(Task to carry out): Please provide the entries below again, word for word.

** Opening Input block **

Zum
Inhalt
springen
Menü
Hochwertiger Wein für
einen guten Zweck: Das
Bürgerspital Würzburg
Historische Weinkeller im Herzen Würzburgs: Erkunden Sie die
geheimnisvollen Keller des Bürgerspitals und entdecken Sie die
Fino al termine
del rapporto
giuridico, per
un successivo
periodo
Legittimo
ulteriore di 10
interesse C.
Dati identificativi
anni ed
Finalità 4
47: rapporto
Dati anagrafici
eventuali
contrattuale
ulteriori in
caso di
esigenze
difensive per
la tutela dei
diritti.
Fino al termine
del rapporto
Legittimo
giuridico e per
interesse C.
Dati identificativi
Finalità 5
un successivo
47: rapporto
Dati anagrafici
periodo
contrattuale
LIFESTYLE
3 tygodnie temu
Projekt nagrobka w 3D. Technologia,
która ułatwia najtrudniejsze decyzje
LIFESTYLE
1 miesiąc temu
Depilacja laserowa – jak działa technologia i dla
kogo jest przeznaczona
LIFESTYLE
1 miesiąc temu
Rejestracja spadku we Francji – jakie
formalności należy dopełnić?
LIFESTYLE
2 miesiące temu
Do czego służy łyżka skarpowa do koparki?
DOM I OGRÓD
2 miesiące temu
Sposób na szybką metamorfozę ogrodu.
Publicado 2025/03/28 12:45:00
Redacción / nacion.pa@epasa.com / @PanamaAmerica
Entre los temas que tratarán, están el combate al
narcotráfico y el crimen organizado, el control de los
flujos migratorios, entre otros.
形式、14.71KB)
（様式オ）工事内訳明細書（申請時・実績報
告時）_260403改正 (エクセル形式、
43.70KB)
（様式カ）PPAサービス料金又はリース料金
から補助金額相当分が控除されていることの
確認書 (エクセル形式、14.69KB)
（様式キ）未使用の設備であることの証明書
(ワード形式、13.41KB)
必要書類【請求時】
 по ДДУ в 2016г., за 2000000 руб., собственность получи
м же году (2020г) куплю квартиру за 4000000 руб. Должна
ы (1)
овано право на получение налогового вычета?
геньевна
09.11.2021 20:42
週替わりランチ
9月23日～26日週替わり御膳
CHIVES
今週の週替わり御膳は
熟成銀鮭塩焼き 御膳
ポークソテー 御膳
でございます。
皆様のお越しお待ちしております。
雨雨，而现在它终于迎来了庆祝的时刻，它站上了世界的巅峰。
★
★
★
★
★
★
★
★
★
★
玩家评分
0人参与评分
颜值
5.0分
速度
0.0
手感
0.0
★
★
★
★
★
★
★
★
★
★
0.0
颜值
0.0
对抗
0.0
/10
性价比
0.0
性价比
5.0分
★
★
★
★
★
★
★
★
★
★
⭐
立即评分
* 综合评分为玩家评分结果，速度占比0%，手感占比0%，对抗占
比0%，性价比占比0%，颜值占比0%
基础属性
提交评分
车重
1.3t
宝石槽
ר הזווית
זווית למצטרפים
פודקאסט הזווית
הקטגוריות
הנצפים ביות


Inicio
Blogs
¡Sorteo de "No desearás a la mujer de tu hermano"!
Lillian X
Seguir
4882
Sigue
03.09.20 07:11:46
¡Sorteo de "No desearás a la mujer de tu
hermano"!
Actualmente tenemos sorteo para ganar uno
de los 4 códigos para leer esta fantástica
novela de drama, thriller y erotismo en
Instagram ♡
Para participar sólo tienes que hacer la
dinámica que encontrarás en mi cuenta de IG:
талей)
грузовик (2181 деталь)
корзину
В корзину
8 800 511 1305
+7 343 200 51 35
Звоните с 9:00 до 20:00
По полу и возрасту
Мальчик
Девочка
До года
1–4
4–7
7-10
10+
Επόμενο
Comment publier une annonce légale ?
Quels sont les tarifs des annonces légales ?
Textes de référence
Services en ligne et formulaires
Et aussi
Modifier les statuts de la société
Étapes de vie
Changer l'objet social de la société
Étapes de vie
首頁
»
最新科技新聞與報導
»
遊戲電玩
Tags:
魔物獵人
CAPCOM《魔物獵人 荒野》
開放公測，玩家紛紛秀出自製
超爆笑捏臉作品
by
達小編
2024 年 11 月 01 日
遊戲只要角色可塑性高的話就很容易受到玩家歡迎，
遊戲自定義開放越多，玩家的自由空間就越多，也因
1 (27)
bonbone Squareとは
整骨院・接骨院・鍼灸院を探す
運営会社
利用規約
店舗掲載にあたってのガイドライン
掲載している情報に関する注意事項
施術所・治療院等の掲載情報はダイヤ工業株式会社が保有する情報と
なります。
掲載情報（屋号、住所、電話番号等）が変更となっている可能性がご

** Closing Input block **

(Solution for this problem):
Zum
Inhalt
springen
Menü
Hochwertiger Wein für
einen guten Zweck: Das
Bürgerspital Würzburg
Historische Weinkeller im Herzen Würzburgs: Erkunden Sie die
geheimnisvollen Keller des Bürgerspitals und entdecken Sie die
Fino al termine
del rapporto
giuridico, per
un successivo
periodo
Legittimo
ulteriore di 10
interesse C.
Dati identificativi
anni ed
Finalità 4
47: rapporto
Dati anagrafici
eventuali
contrattuale
ulteriori in
caso di
esigenze
difensive per
la tutela dei
diritti.
Fino al termine
del rapporto
Legittimo
giuridico e per
interesse C.
Dati identificativi
Finalità 5
un successivo
47: rapporto
Dati anagrafici
periodo
contrattuale
LIFESTYLE
3 tygodnie temu
Projekt nagrobka w 3D. Technologia,
która ułatwia najtrudniejsze decyzje
LIFESTYLE
1 miesiąc temu
Depilacja laserowa – jak działa technologia i dla
kogo jest przeznaczona
LIFESTYLE
1 miesiąc temu
Rejestracja spadku we Francji – jakie
formalności należy dopełnić?
LIFESTYLE
2 miesiące temu
Do czego służy łyżka skarpowa do koparki?
DOM I OGRÓD
2 miesiące temu
Sposób na szybką metamorfozę ogrodu.
Publicado 2025/03/28 12:45:00
Redacción / nacion.pa@epasa.com / @PanamaAmerica
Entre los temas que tratarán, están el combate al
narcotráfico y el crimen organizado, el control de los
flujos migratorios, entre otros.
形式、14.71KB)
（様式オ）工事内訳明細書（申請時・実績報
告時）_260403改正 (エクセル形式、
43.70KB)
（様式カ）PPAサービス料金又はリース料金
から補助金額相当分が控除されていることの
確認書 (エクセル形式、14.69KB)
（様式キ）未使用の設備であることの証明書
(ワード形式、13.41KB)
必要書類【請求時】
 по ДДУ в 2016г., за 2000000 руб., собственность получи
м же году (2020г) куплю квартиру за 4000000 руб. Должна
ы (1)
овано право на получение налогового вычета?
геньевна
09.11.2021 20:42
週替わりランチ
9月23日～26日週替わり御膳
CHIVES
今週の週替わり御膳は
熟成銀鮭塩焼き 御膳
ポークソテー 御膳
でございます。
皆様のお越しお待ちしております。
雨雨，而现在它终于迎来了庆祝的时刻，它站上了世界的巅峰。
★
★
★
★
★
★
★
★
★
★
玩家评分
0人参与评分
颜值
5.0分
速度
0.0
手感
0.0
★
★
★
★
★
★
★
★
★
★
0.0
颜值
0.0
对抗
0.0
/10
性价比
0.0
性价比
5.0分
★
★
★
★
★
★
★
★
★
★
⭐
立即评分
* 综合评分为玩家评分结果，速度占比0%，手感占比0%，对抗占
比0%，性价比占比0%，颜值占比0%
基础属性
提交评分
车重
1.3t
宝石槽
ר הזווית
זווית למצטרפים
פודקאסט הזווית
הקטגוריות
הנצפים ביות


Inicio
Blogs
¡Sorteo de "No desearás a la mujer de tu hermano"!
Lillian X
Seguir
4882
Sigue
03.09.20 07:11:46
¡Sorteo de "No desearás a la mujer de tu
hermano"!
Actualmente tenemos sorteo para ganar uno
de los 4 códigos para leer esta fantástica
novela de drama, thriller y erotismo en
Instagram ♡
Para participar sólo tienes que hacer la
dinámica que encontrarás en mi cuenta de IG:
талей)
грузовик (2181 деталь)
корзину
В корзину
8 800 511 1305
+7 343 200 51 35
Звоните с 9:00 до 20:00
По полу и возрасту
Мальчик
Девочка
До года
1–4
4–7
7-10
10+
Επόμενο
Comment publier une annonce légale ?
Quels sont les tarifs des annonces légales ?
Textes de référence
Services en ligne et formulaires
Et aussi
Modifier les statuts de la société
Étapes de vie
Changer l'objet social de la société
Étapes de vie
首頁
»
最新科技新聞與報導
»
遊戲電玩
Tags:
魔物獵人
CAPCOM《魔物獵人 荒野》
開放公測，玩家紛紛秀出自製
超爆笑捏臉作品
by
達小編
2024 年 11 月 01 日
遊戲只要角色可塑性高的話就很容易受到玩家歡迎，
遊戲自定義開放越多，玩家的自由空間就越多，也因
1 (27)
bonbone Squareとは
整骨院・接骨院・鍼灸院を探す
運営会社
利用規約
店舗掲載にあたってのガイドライン
掲載している情報に関する注意事項
施術所・治療院等の掲載情報はダイヤ工業株式会社が保有する情報と
なります。
掲載情報（屋号、住所、電話番号等）が変更となっている可能性がご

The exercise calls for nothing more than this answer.